Honda’s New I-Dtec Engine – Unconventional & Futuristic

Honda’s New I-Dtec Engine – Unconventional & Futuristic


That Honda Cars India Limited (HCIL) has received phenomenal response to the newly-launched compact sedan, Amaze, isn’t surprising, especially for its diesel offering with the brand new 1.5 l i-DTEC engine. This was to be the company’s first diesel engine in the Indian market, and consumer expectations were sky high. With ` 2,500 cr lined up for investment in a new plant, HCIL would expect the i-DTEC engine not just to drive volumes, but help the company earn back some of the marketshare it lost for the want of a diesel engine. We take a detailed look at the new engine, and explain why it could change the company’s fortunes in the coming years.



Honda Cars India Limited’s (HCIL) decision to stay away from introducing a diesel option in the Indian market posed several questions on the consumers’ mind. From the company’s perspective, it just had one 2.2 l diesel option in Europe, and that made no business sense to be introduced. Moreover, the company makes some of the finest small petrol motors and were trying to play to their strength.

The market scenario, however, changed rapidly over the past few years globally, instigating a mass adoption of diesel across markets. In India, the demand for diesel vehicles in particular was driven by the significant difference in retail price of diesel vis-à-vis petrol, and also higher fuel efficiency that diesels offered.

Distancing itself from diesel resulted in a declining marketshare over the years as petrol prices rapidly went up. Honda found a similar situation in many European markets too and quickly sought to develop a diesel engine platform. The result was a 1.6 l i-DTEC engine, which was also one of the first technologies from the Earth Dreams portfolio to be commercially launched. For India, Honda has lowered the displacement to 1.5 l by shortening the stroke in order to take advantage of the excise duty benefits. The engine has first been launched in Amaze, a sub-four metre sedan based on the Brio hatchback.

At the Amaze launch, we interacted with Ryuji Matsukado, Chief Engineer, Department 2, Technology Development Division 2, Honda R&D Co Ltd, Automobile R&D Center, who gave us an insight into all the changes made to suit the engine to Indian conditions, and an overview of the overall i-DTEC technology.



The 1.5 l i-DTEC engine develops a peak power of 98.5 hp and offers a class-leading claimed fuel economy of 25.8 km/l. Key benefits of the engine are compactness, lightness, reduced mechanical friction and lower engine cooling system losses.

Unlike other diesel engines, an all aluminium construction has been used for the cylinder head and open deck block. Using advanced computer simulation, the block was designed to be lightweight and compact. A new high strength nitride crankshaft is designed to deliver higher strength, while lowering weight. In order to make the main journal and pin journal material thinner, high-strength surface treatment with nitride has been used. This combination reduces losses due to mechanical friction.

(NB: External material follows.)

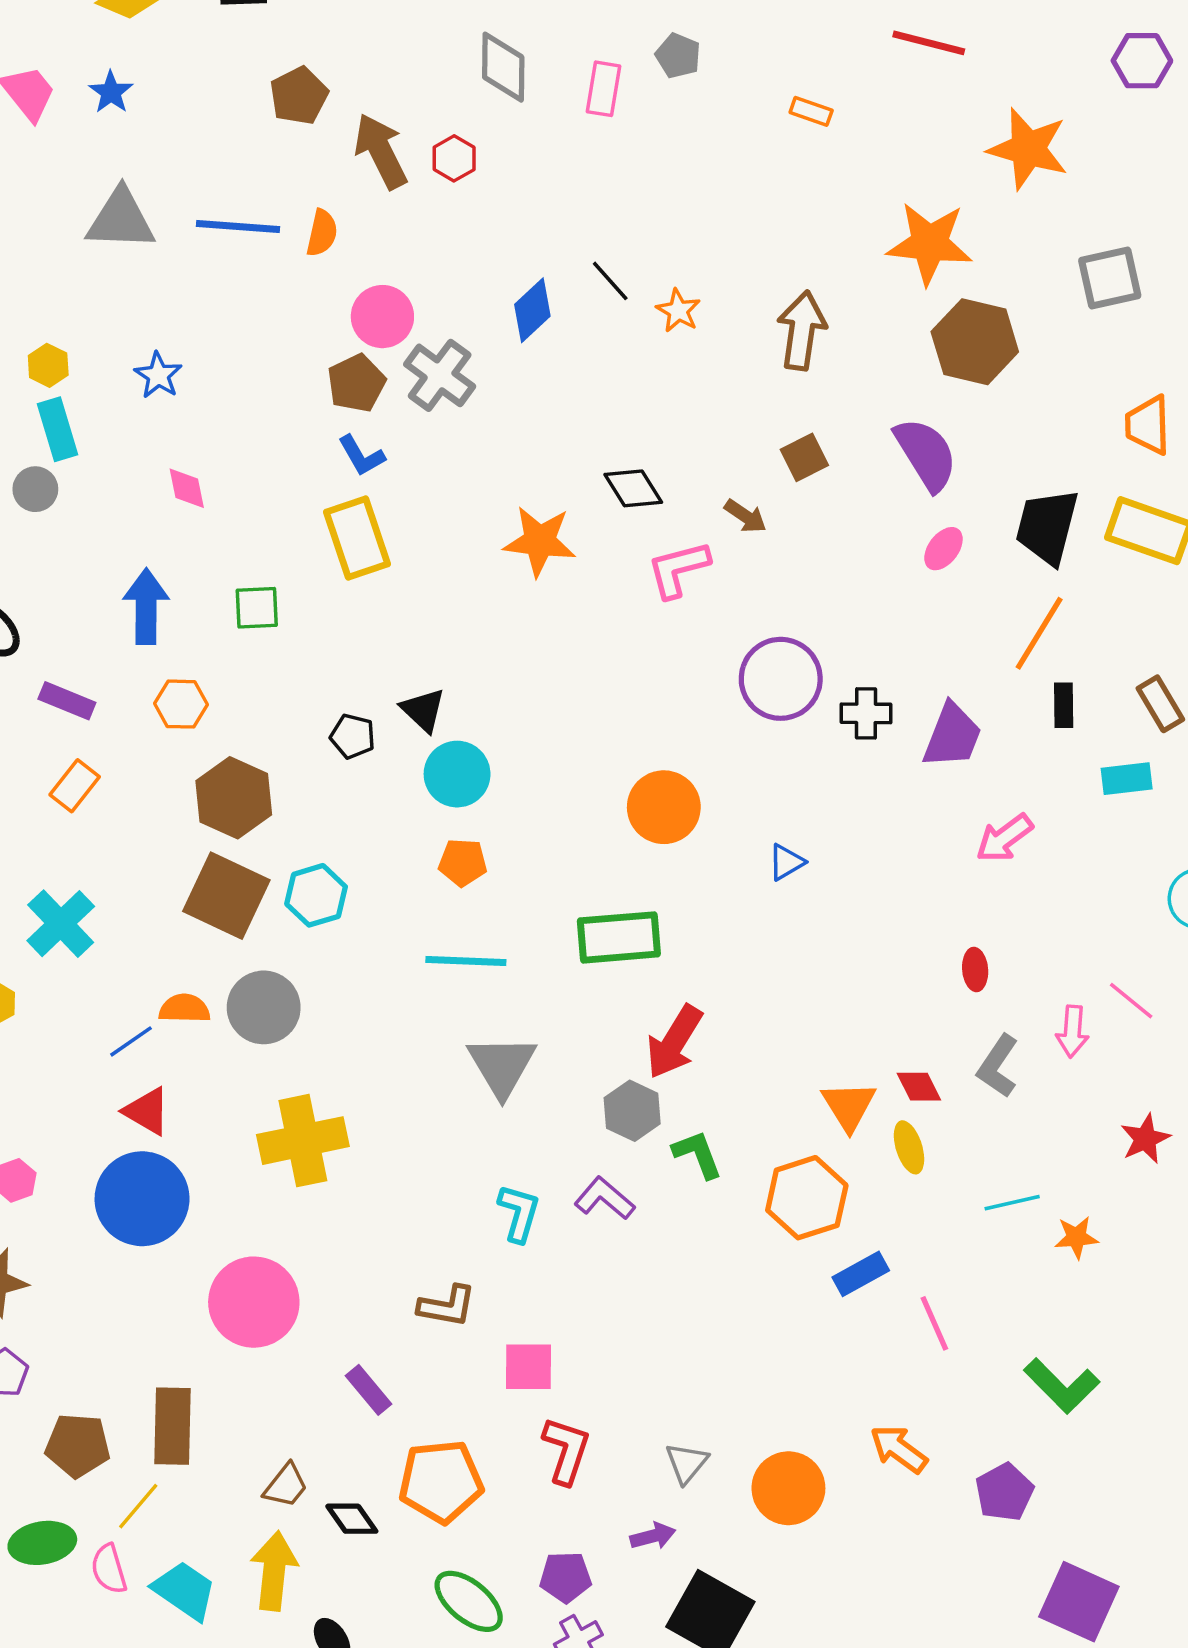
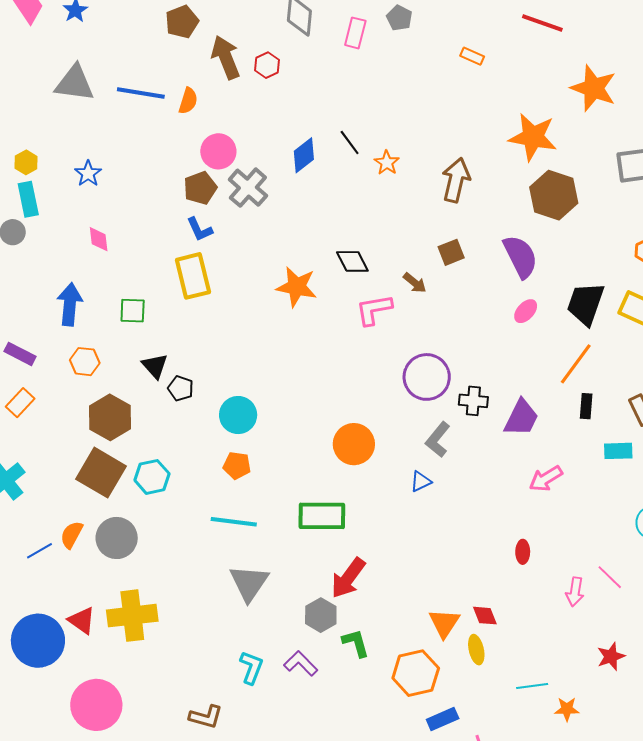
black triangle: (423, 710) -> (155, 366), moved
orange semicircle: (184, 1009) -> (72, 535), turned -68
gray L-shape: (998, 1066) -> (438, 440), moved
red triangle: (147, 1111) -> (82, 620), moved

The piston skirt has been redesigned to be shorter and narrower and the smaller surface area makes the engine lighter. It also helps further reduce mechanical friction losses. While optimising the piston shape, the connecting rods too were lightened. Owing to the combined weight reduction achieved by the measures listed above, Honda claims a better acceleration in addition to higher fuel-efficiency. The overall reduction in mechanical friction is to such an extent that Honda claims the diesel unit to be at par with petrol engines of similar displacement on this parameter.

The common rail injection system can deliver an injection pressure of up to 1,600 bar. Coupled with solenoid injectors and finely controlled injection timing, the combustion process is more efficient than the earlier 2.2 l i-DTEC unit. The cooling system too has been modified to offer better cooling despite a smaller size. Owing to a specially designed circulation route, water requirement has been reduced significantly and hence the water pump too has been made smaller. This directly translates into higher fuel-efficiency.

In order to complement the raft of engineering touches, Honda also developed new ultra low viscosity engine oil. The specially developed oil is claimed to enhance fuel-efficiency and improve engine reliability. Keeping in mind the dust content in various regions of the world, the design of the oil seal of the crankshaft has been changed.

While aluminium offers a weight benefit, it does pose some challenges in terms of sound insulation and absorption. We were told that apart from reducing mechanical friction a key measure to lower NVH was the removal of a balancer shaft. The balancer shaft is normally used in cast-iron engines to overcome the effects of sound and vibration arising from added weight and more moving parts.


At a time when consumer sentiment isn’t particularly good and fiscal measures are falling short of putting the automotive industry on a growth track, Honda couldn’t have had a better entrant than the i-DTEC. That the technology has been integrated cleverly into a compact vehicle with competitive pricing, further improves its commercial prospects. The next obvious step for the company would be to add more diesel models to its line-up. Although Honda hasn’t officially commented on the matter, Matsukado told us that the i-DTEC engine platform is flexible and scalable. This will provide the company with the option of deriving multiple versions for use in different vehicles. With that happening, Honda could very well be on track to not just regain its lost marketshare but gain new ground.